Protecting control dependencies with volatile_if()
Protecting control dependencies with volatile_if()
Posted Jun 21, 2021 16:42 UTC (Mon) by farnz (subscriber, #17727)In reply to: Protecting control dependencies with volatile_if() by itsmycpu
Parent article: Protecting control dependencies with volatile_if()
Because, on the very weakest implementations of (e.g.) AArch64, load acquire is more expensive than load followed by a dependent branch, but the load followed by a dependent branch is a sufficient barrier for the purposes at hand.
Consider in terms of the following pseudo-code; thread 0 is writing to two memory locations, and before the two threads run on separate CPU cores, the memory at adr1 and adr2 is set to 0.
# Thread 0 MOV R0, #42 MOV R1, #99 STR [addr3], R1 STR [addr2], R1 STR_REL [addr1], R0 # Thread 1 MOV R5, 1 MOV R6, 1 LDR R4, [addr1] CMP R4, #42 BEQ load JMP end .load LDR R5, [addr2] .end LDR R6, [addr3]
The question we're trying to answer is "what values are in R5 and R6 of thread 1 at the label end?".

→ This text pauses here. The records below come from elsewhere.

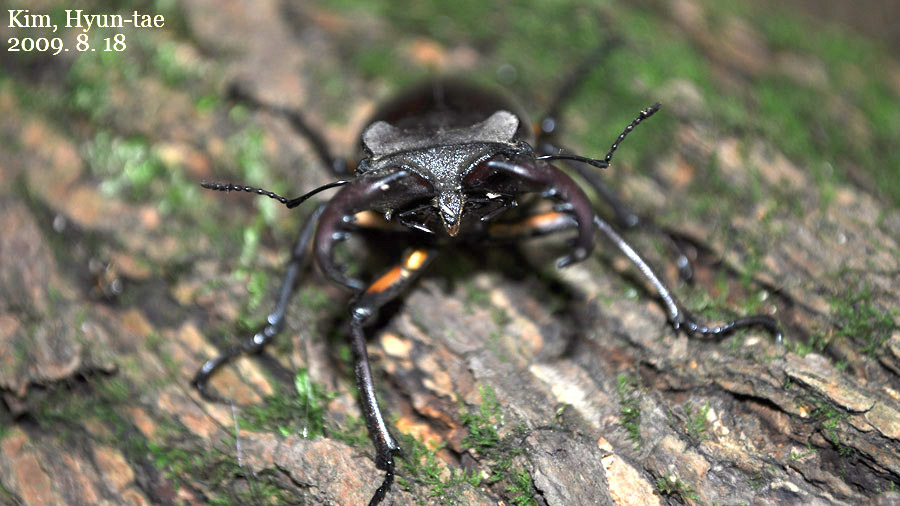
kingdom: Animalia
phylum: Arthropoda
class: Insecta
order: Coleoptera
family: Lucanidae
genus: Lucanus
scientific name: Lucanus maculifemoratus
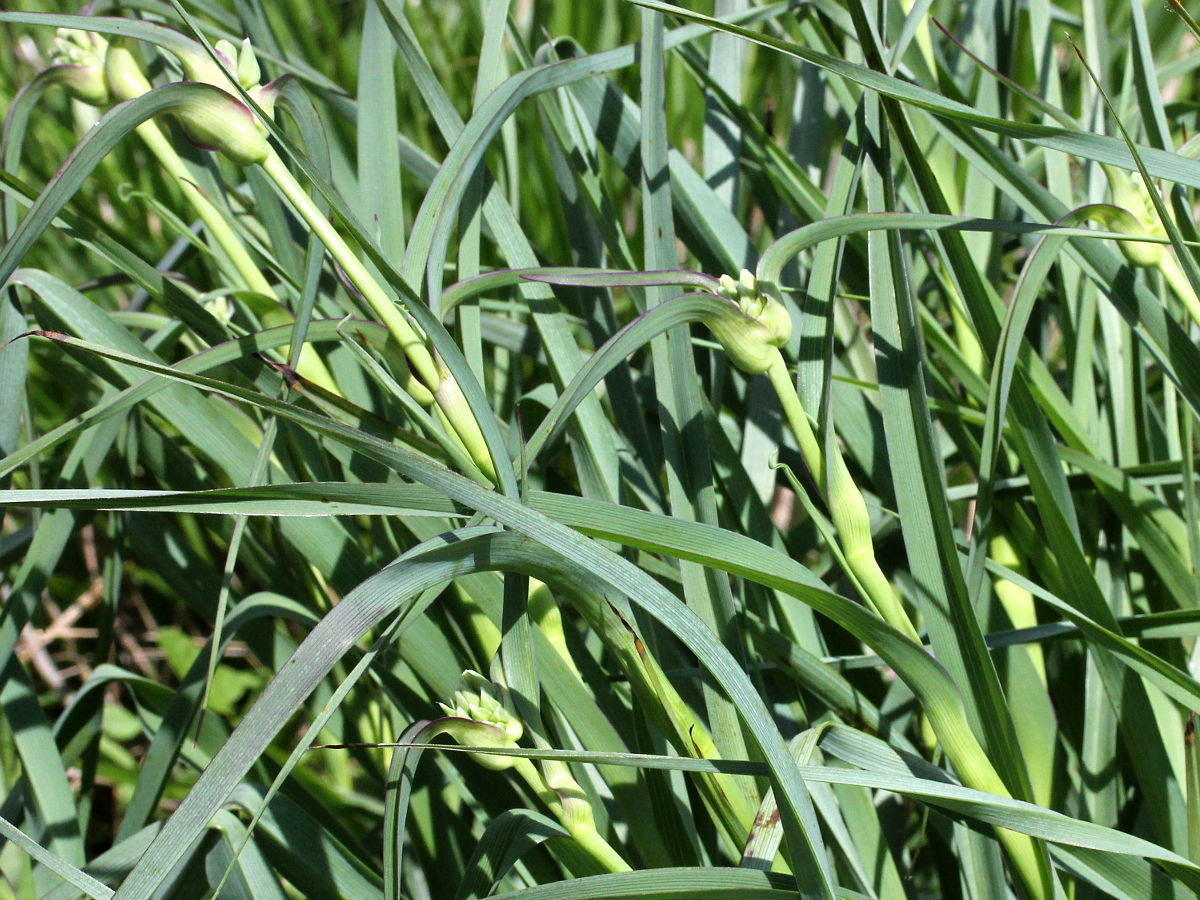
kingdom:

On an Alpha, there are 3 possible answers: if R4 is 42, then R5 and R6 must both be either 0 or 99, depending on whether or not the LDR R5 and LDR R6 observed the store to addr2 or not. If R4 is not 42, then R5 and R6 must be 1. Alpha is allowed to re-order the loads in thread 1 freely because they are independent of each other, and thus all of (R5 = 0, R6 = 0), (R5 = 0, R6 = 99), (R5 = 99, R6 = 0) and (R5 = 99, R6 = 99) are possible.
On x86, the answer is either R5 = R6 = 1 or R5 = R6 = 99; once the load of R4 has taken place, thread 1 is guaranteed to see the stores to both addr1 and addr2, and thus the loads to R5 and R6 must see the store to addr2. Thus, if R4 is 42, R5 is guaranteed to be 99, while if R4 is not 42, R5 is guaranteed to be 1. Same reasoning applies to R6 as to R5.
ARM's memory ordering is mostly weak, like Alpha's, but it adds in one more wrinkle; dependency chains act as ordering. Because of this, R5 is again either 1 or 99; however, this happens for slightly different reasons to x86. On ARM, the STR_REL guarantees that a load that observes the store to addr1 will also be able to observe the store to addr2; because the load of R5 has a dependency on the value of R4, the ARM memory ordering model guarantees that the load of R5 will take place after the load of R4, and hence will also observe the store to addr1. However, there's no such dependency in R6's control flow, and thus R6 is allowed to be either 0 or 99 if R4 is 42, because the CPU can reorder the load to happen before the conditional.
If the load to R4 was a load-acquire, then all three processors would observe the same memory contents. However, both ARM and Alpha would be denied reordering opportunities by the load-acquire that they have without it, and hence could be slower.